Most medications have undesirable side effects, so prescribing any drugs should always be “judicious”.
“Over the course of the past 30 years, we have gone from a widespread, indiscriminate opioid prescription to a diminished prescription to opioid phobia,” De Pinto said
While healthcare professionals should not constantly turn to their prescription pad, the fundamental issue with the opioid epidemic is not the act of prescribing, De Pinto asserted. Instead, it’s with clinicians who prescribe opioids with insufficient patient education.
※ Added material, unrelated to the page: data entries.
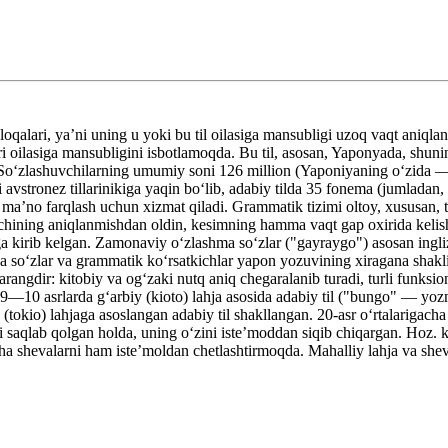
loqalari, yaʼni uning u yoki bu til oilasiga mansubligi uzoq vaqt aniqla
illari oilasiga mansubligini isbotlamoqda. Bu til, asosan, Yaponyada, s
Soʻzlashuvchilarning umumiy soni 126 million (Yaponiyaning oʻzida — 12
i avstronez tillarinikiga yaqin boʻlib, adabiy tilda 35 fonema (jumladan,
 maʼno farqlash uchun xizmat qiladi. Grammatik tizimi oltoy, xususan, t
vchining aniqlanmishdan oldin, kesimning hamma vaqt gap oxirida kelishi
rga kirib kelgan. Zamonaviy oʻzlashma soʻzlar ("gayraygo") asosan ingli
soʻzlar va grammatik koʻrsatkichlar yapon yozuvining xiragana shaklida
rangdir: kitobiy va ogʻzaki nutq aniq chegaralanib turadi, turli funksi
ar 9—10 asrlarda gʻarbiy (kioto) lahja asosida adabiy til ("bungo" — y
(tokio) lahjaga asoslangan adabiy til shakllangan. 20-asr oʻrtalarigach
ni saqlab qolgan holda, uning oʻzini isteʼmoddan siqib chiqargan. Hoz.
a shevalarni ham isteʼmoldan chetlashtirmoqda. Mahalliy lahja va she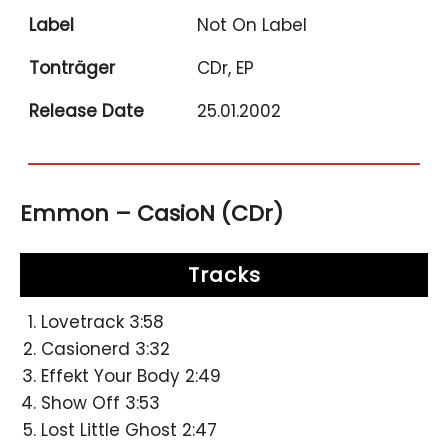
Label
Not On Label
Tonträger
CDr, EP
Release Date
25.01.2002
Emmon – CasioN (CDr)
Tracks
Lovetrack 3:58
Casionerd 3:32
Effekt Your Body 2:49
Show Off 3:53
Lost Little Ghost 2:47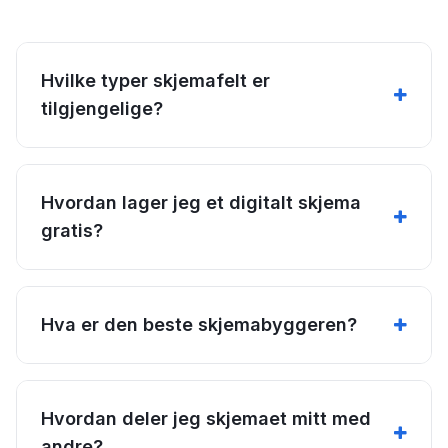
Hvilke typer skjemafelt er
tilgjengelige?
Hvordan lager jeg et digitalt skjema
gratis?
Hva er den beste skjemabyggeren?
Hvordan deler jeg skjemaet mitt med
andre?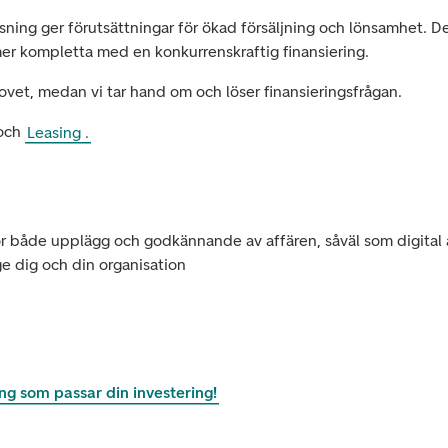
sning ger förutsättningar för ökad försäljning och lönsamhet. D
mer kompletta med en konkurrenskraftig finansiering.
et, medan vi tar hand om och löser finansieringsfrågan.
och
Leasing
.
r både upplägg och godkännande av affären, såväl som digital 
 ge dig och din organisation
ing som passar din investering!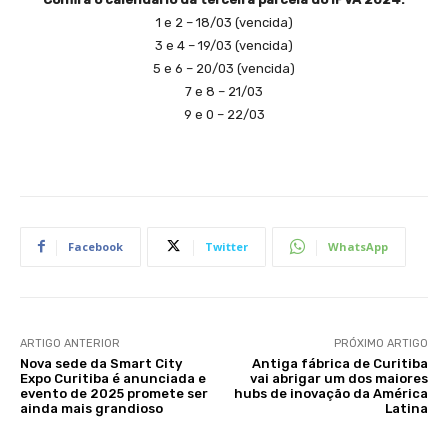
1 e 2 – 18/03 (vencida)
3 e 4 – 19/03 (vencida)
5 e 6 – 20/03 (vencida)
7 e 8 – 21/03
9 e 0 – 22/03
Facebook
Twitter
WhatsApp
ARTIGO ANTERIOR
PRÓXIMO ARTIGO
Nova sede da Smart City
Antiga fábrica de Curitiba
Expo Curitiba é anunciada e
vai abrigar um dos maiores
evento de 2025 promete ser
hubs de inovação da América
ainda mais grandioso
Latina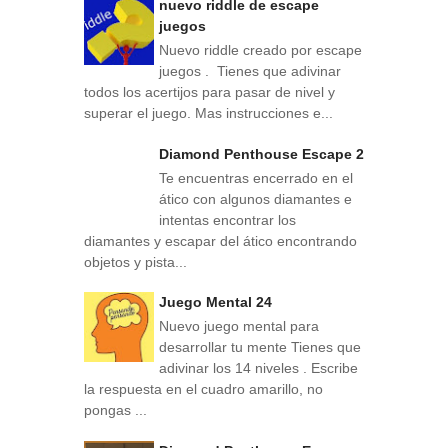
nuevo riddle de escape
juegos
Nuevo riddle creado por escape
juegos . Tienes que adivinar
todos los acertijos para pasar de nivel y
superar el juego. Mas instrucciones e...
Diamond Penthouse Escape 2
Te encuentras encerrado en el
ático con algunos diamantes e
intentas encontrar los
diamantes y escapar del ático encontrando
objetos y pista...
Juego Mental 24
Nuevo juego mental para
desarrollar tu mente Tienes que
adivinar los 14 niveles . Escribe
la respuesta en el cuadro amarillo, no
pongas ...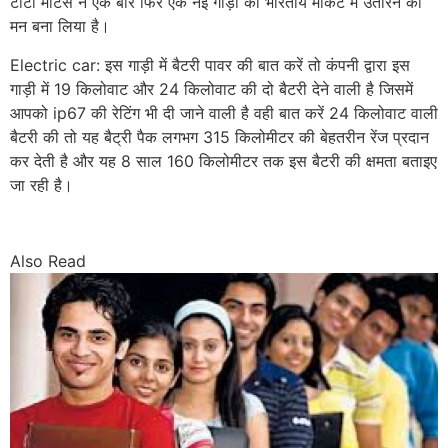
टाटा मोटर्स ने एक बार फिर एक नई गाड़ी को भारतीय मार्केट में उतारने का
मन बना लिया है।
Electric car: इस गाड़ी में बैटरी पावर की बात करें तो कंपनी द्वारा इस
गाड़ी में 19 किलोवाट और 24 किलोवाट की दो बैटरी देने वाली है जिसमें
आपको ip67 की रेटिंग भी दी जाने वाली है वही बात करें 24 किलोवाट वाली
बैटरी की तो यह बैट्री पैक लगभग 315 किलोमीटर की बेहतरीन रेंज प्रदान
कर देती है और यह 8 साल 160 किलोमीटर तक इस बैटरी की क्षमता बताइए
जा रही है।
Also Read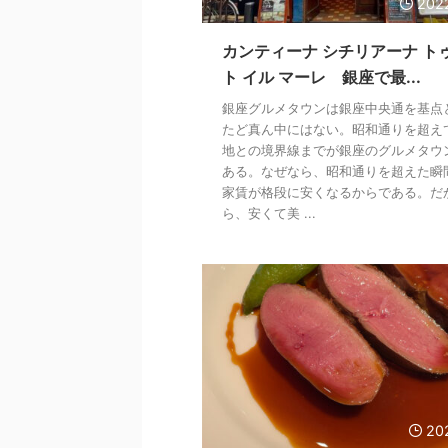
202
カンティーナ シチリアーナ ト
ト イル マーレ 銀座で最...
銀座グルメタウンは銀座中央通を基点
たど真ん中にはない。昭和通りを超え
地との境界線までが銀座のグルメタウ
ある。なぜなら、昭和通りを超えた瞬
家賃が格段に安くなるからである。だ
ら、安くて美 ...
20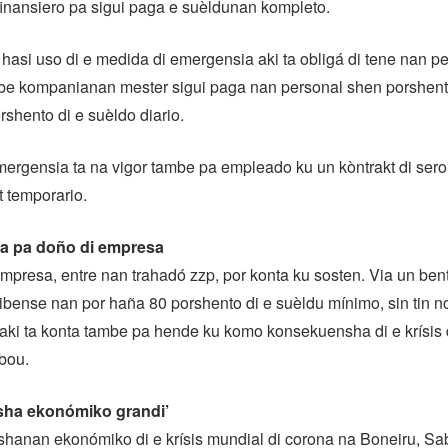
inansiero pa sigui paga e suèldunan kompleto.
asi uso di e medida di emergensia aki ta obligá di tene nan p
mbe kompanianan mester sigui paga nan personal shen porshen
rshento di e suèldo diario.
mergensia ta na vigor tambe pa empleado ku un kòntrakt di sero
t temporario.
ra pa doño di empresa
presa, entre nan trahadó zzp, por konta ku sosten. Via un ben
ibense nan por haña 80 porshento di e suèldu mínimo, sin tin n
aki ta konta tambe pa hende ku komo konsekuensha di e krísis 
bou.
ha ekonómiko grandi’
anan ekonómiko di e krísis mundial di corona na Boneiru, Sab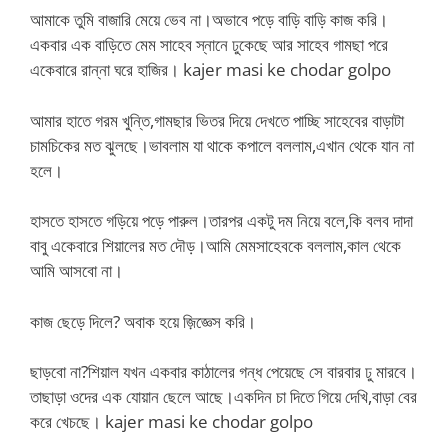
আমাকে তুমি বাজারি মেয়ে ভেব না।অভাবে পড়ে বাড়ি বাড়ি কাজ করি।
একবার এক বাড়িতে মেম সাহেব স্নানে ঢুকেছে আর সাহেব গামছা পরে
একেবারে রান্না ঘরে হাজির। kajer masi ke chodar golpo
আমার হাতে গরম খুন্তি,গামছার ভিতর দিয়ে দেখতে পাচ্ছি সাহেবের বাড়াটা
চামচিকের মত ঝুলছে।ভাবলাম যা থাকে কপালে বললাম,এখান থেকে যান না
হলে।
হাসতে হাসতে গড়িয়ে পড়ে পারুল।তারপর একটু দম নিয়ে বলে,কি বলব দাদা
বাবু একেবারে শিয়ালের মত দৌড়।আমি মেমসাহেবকে বললাম,কাল থেকে
আমি আসবো না।
কাজ ছেড়ে দিলে? অবাক হয়ে জ়িজ্ঞেস করি।
ছাড়বো না?শিয়াল যখন একবার কাঠালের গন্ধ পেয়েছে সে বারবার ঢু মারবে।
তাছাড়া ওদের এক যোয়ান ছেলে আছে।একদিন চা দিতে গিয়ে দেখি,বাড়া বের
করে খেচছে। kajer masi ke chodar golpo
If this were the only problem, it could be easily fixed without taking pain relief away from millions of people.
“If we use all the tools that we have available these days – including prescription medication monitoring programs, urine drug screening tests, counting pills, and establishing a collaborative and trustworthy relationship with patients and family – we will be able to put an end to the opioid epidemic,” De Pinto asserted.
This is a perfect case of magical thinking. Opioid prescriptions and opioid overdoses are completely unrelated at this point.
No matter how many patients are prescribed opioids or tapered off of opioids, this will have no effect on the increasing numbers of people who are overdosing from illicit fentanyl out on the streets.
If they do prescribe a narcotic, providers and pharmacists need to be aware of the warning signs that the patient may be becoming addicted. Running out of pills early, losing medications, or saying they have been stolen, are some telltale behaviors for patients who are getting hooked on opioids.
Frisch looks at the patient’s prior treatment protocol to assess whether the pain should have been alleviated.
If medical care now operates according to only what “should work” we are in big trouble. Many of us have submitted to dozens of treatments that “should have worked” but didn’t.
Again, pain is a symptom of a larger medical condition. After he has treated that condition, Frisch pays careful attention to patients who are still asking for opioids.
Here, they assume that all painful conditions are treatable, even if they are genetic – this is absurd.
This happened to me when a doctor tried several therapies to alleviate what she assumed was causing my pain but none of them worked.
After that, she assumed I must be lying and didn’t want to prescribe me any more opioids for the pain that she no longer believed was there.
If we can alleviate the cause of their pain and still there is opioid consumption, that is a red flag. If I get a call from someone who has gotten an injection and they are in physical therapy and they ask for more pain narcotics, that is a red flag.”
Who gets to decide whether the pain was alleviated by whatever procedure they did?
Many chronic pain patients have had their doctors tell them that the treatment they suggested has “alleviated their pain”, even when it hasn’t. They just cannot believe that they were wrong.
Most doctors eventually reach a point where they no longer believe that you still have pain despite all the different things you’ve tried to alleviate it. Since we can’t prove our pain exists, we’re always doubted.
They key to confronting the opioid crisis is to understand that opioids do play a role in patient care.
Some patient pain thresholds do call for narcotic treatment,
I was thrilled to hear these words validating our use of opioids, but then…
and studies indicate that opioid use in pain management can improve patient satisfaction.
So they only want to improve our pain to improve their patient satisfaction ratings? It sure looks like those customer surveys are more important than patients’ quality of life.